Entries from a dataset
○ ○ ○

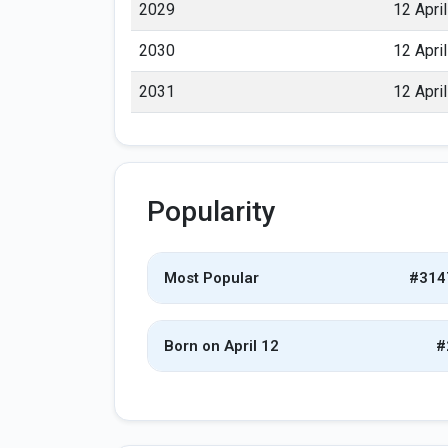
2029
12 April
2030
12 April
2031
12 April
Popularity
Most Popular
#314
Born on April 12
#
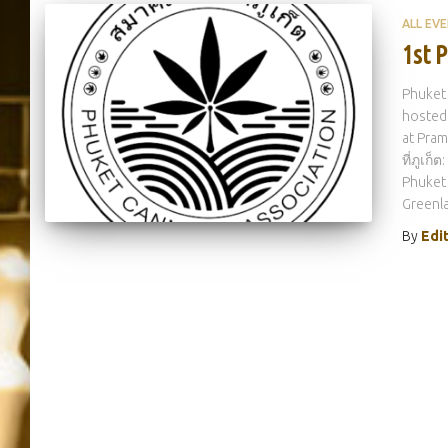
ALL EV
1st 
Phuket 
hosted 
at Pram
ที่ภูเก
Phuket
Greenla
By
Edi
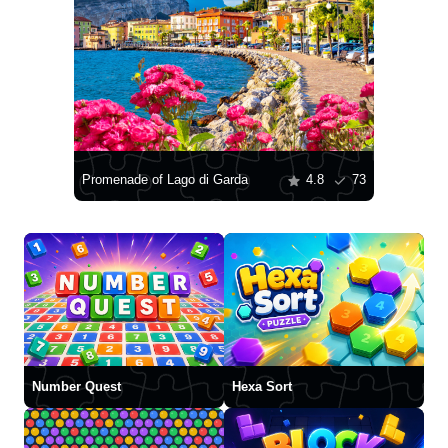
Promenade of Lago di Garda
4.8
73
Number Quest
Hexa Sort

○ ○ ○

Arrange the text read from all the entries above as a JSON list of strings, with one string per line and blank lines omitted. Leave the pictures out of your answer.

[
  "2029",
  "12 April",
  "2030",
  "12 April",
  "2031",
  "12 April",
  "Popularity",
  "Most Popular",
  "#314",
  "Born on April 12",
  "#",
  "ALL EV",
  "1st ",
  "Phuket ",
  "hosted ",
  "at Pram",
  "ที่ภูเก",
  "Phuket",
  "Greenla",
  "By",
  "Edi",
  "Promenade of Lago di Garda",
  "4.8",
  "73",
  "Number Quest",
  "Hexa Sort"
]